◆ Excerpt to read ◆
━━━━━━
This is the final post to a three-part series written by Savannah Jackson; ed. assistance by Nancer Ballard.


In our most recent posts on the the Stormlight Archive series, we examined Dalinar Kholin’s route through multiple cycles of the Heroine’s Journey and the Healing Journey. In The Start of Journey, we introduced Dalinar and his world and examined Dalinar’s first cycle through the stages of the heroine’s journey. In Healing in the Search for Wholeness, we examined Dalinar’s second cycle through the heroine’s journey and his complete healing journey (which encompasses two cycles).

Through the character Dalinar, author Brandon Sanderson demonstrates how complex, enduring, and protracted the search for a meaningful sense of wholeness can be. The Stormlight Archive also highlights the importance of internal healing as an essential part of wholeness. Healing internal wounds or fractures is necessary to find wholeness, but healing and wholeness are not the same concept. In this post, we will consider Dalinar’s third heroine’s journey cycle, in which he is finally able to push past the Moment of Truth to Return to World Seen Through New Eyes and find wholeness.

At the start of the series, Dalinar, a young warrior, was already nearly a fully realized Hero. He was young, rich, powerful, privileged, and revered. He didn’t worry about bettering himself except perhaps in regard to his physical strength. When he was told to go fight somewhere, he did. When he was told to marry someone, he did. It was as if his (Hero’s) journey had been made for him. When his wife stood up against violence and urged him to spend time with his children and be a father rather than a heroic icon, Dalinar began to consider that there could be more to life than glory and blind bloodlust. But only when his wife died as a result of his actions did Dalinar truly question his world view and his place within his world. Dalinar did not, at first, seek wholeness, but he did need healing. When Dalinar met with the Nightwatcher to change his life and then chose to forget his past actions and his wife rather than do the harder work of facing his past and seeking forgiveness from himself and others, his healing journey was stalled. However, the relief from the unbearable pain of self-loathing and grief that memory loss provided Dalinar gave him the psychic space to question his way of operating in the world rather than spending all his time overwhelmed by intense pain.

Concept art of the Almighty by Botanica Xu.
━━━━━━
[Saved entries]
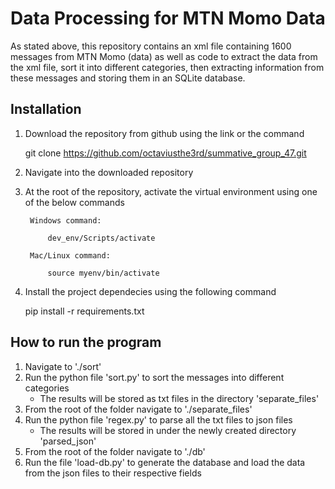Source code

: # Data Processing for MTN Momo Data

As stated above, this repository contains an xml file containing 1600 messages from MTN Momo (data) as well as code to extract the data from the xml file, sort it into different categories, then extracting information from these messages and storing them in an SQLite database.

## Installation

1. Download the repository from github using the link or the command

    git clone https://github.com/octaviusthe3rd/summative_group_47.git

2. Navigate into the downloaded repository
3. At the root of the repository, activate the virtual environment using one of the below commands
 
        Windows command:

            dev_env/Scripts/activate

        Mac/Linux command:

            source myenv/bin/activate

4. Install the project dependecies using the following command

    pip install -r requirements.txt

## How to run the program

1. Navigate to './sort'
2. Run the python file 'sort.py' to sort the messages into different categories
    - The results will be stored as txt files in the directory 'separate_files'
3. From the root of the folder navigate to './separate_files'
4. Run the python file 'regex.py' to parse all the txt files to json files
    - The results will be stored in under the newly created directory 'parsed_json'
5. From the root of the folder navigate to './db'
6. Run the file 'load-db.py' to generate the database and load the data from the json files to their respective fields 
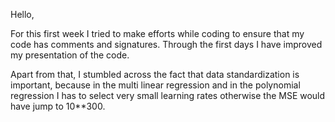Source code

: Hello,

For this first week I tried to make efforts while coding to ensure that my code has comments and signatures.
Through the first days I have improved my presentation of the code.

Apart from that, I stumbled across the fact that data standardization is important, because in the multi linear regression and in the polynomial regression I has to select very small learning rates otherwise the MSE would have jump to 10**300.
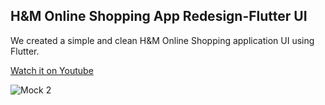 ## H&M Online Shopping App Redesign-Flutter UI
We created a simple and clean H&M Online Shopping application UI using Flutter.

[Watch it on Youtube](https://www.youtube.com/watch?v=TofZPjBJLrM&t=3s)

![Mock 2](https://user-images.githubusercontent.com/69669632/90307951-f4e31580-def8-11ea-9f01-c23c6c9fd42b.png)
━━━━━━
◆ What you need to do ◆
1. Summarize the essay on Dalinar's journey in two sentences.
2. Continue the essay on Dalinar's journey from where it stops, keeping its voice.
The lines have no connection to the essay on Dalinar's journey.

◆ Expected results ◆
1. This final post in a three-part series on the Stormlight Archive considers Dalinar Kholin's third heroine's journey cycle, in which he finds wholeness, and holds that internal healing is essential to wholeness though the two are not the same. It recalls that Dalinar began as a nearly fully realized Hero who truly questioned his world view only after his wife died as a result of his actions, and that his choice to forget his past stalled his healing but gave him the psychic space to question how he operated in the world.

2.
Dalinar’s brother, Gavilar, was the first Stormlight Archive character to seek a sense of wholeness (although his initial efforts were primarily focused on simply living honorably). Dalinar did not yet understand this journey, but he started to try to copy the steps out of respect for Gavilar; he tried to reject blind bloodlust by reading The Way of Kings and following the ancient Alethi War Codes. Dalinar truly began to seek a new perspective—instead of just following a laundry list of steps—when he started to receive visions during highstorms. He moved in the direction of wholeness, but could not cope with the knowledge that the Almighty was dead and consequently began another cycle of the Heroine’s Journey. Again, he moved towards wholeness, but then he could not cope with his returning memories of his past actions and his wife’s death.

Dalinar’s experience of betrayal/disillusionment when he realizes the Almighty is dead is external and global in scope; his realization of his second (self) betrayal is internal and deeply personal. To address this pain he must embark on a second cycle of the Healing Journey. Wholeness requires both an internal and external realignment, and Dalinar experiences both in extreme ways.

Dalinar eventually learns and grows in addressing both of these betrayals and continuing to seek wholeness. Although he proceeds through three cycles of the Heroine’s Journey, each cycle is part of one single, sustained, complex attempt to find wholeness. Dalinar’s multiple setbacks and adjustments demonstrate how much determination and commitment can be required to sustainably and meaningfully integrate competing cultural expectations and the way of life you want to embody.

Depiction of Dalinar’s third journey through Schmidt’s Heroine’s Journey cycle.

Dalinar’s memories of his wife slowly return. At first he is shaken, but he is determined to continue to recruit allies and Prepare for His Journey. He learns that he is able to enter his visions at any time and invite others to participate in them rather than having to wait for a vision to seize him alone during highstorms. Sharing his experiences of the visions helps Dalinar persuade other leaders that his cause is true, and he recruits allies by being authentic and open with them. He learns that he does not need to appear perfect in morals and strength in order to convince people to trust him—he needs to be himself.

The coalition grows and appears strong, and Dalinar enters the Eye of the Storm. But when the capital city falls and the king (Dalinar’s young nephew) is killed, Dalinar feels that All is Lost again. He begins to struggle with the Thrill once more and realizes that he never truly overcame it. The Thrill merely lay dormant for a while. The wisdom from the Way of Kings no longer comforts him and Dalinar considers using force (returning to his masculine, mythic identity) to make his allies comply with his wishes. He also returns to alcohol to numb the pain of his memories of his violent past and his present failures.

In Dalinar’s third cycle through Schmidt’s Heroine’s Journey stages, Support comes from psychological/visionary higher powers. In a vision, a young version of the philosopher author of the Way of Kings tells Dalinar that he is neither a tyrant nor a hypocrite; he is merely a man in the process of changing. Dalinar does not yet believe this, but the conversation sticks with him and later rings true. 

Concept art of Dalinar Kholin by HW Lee.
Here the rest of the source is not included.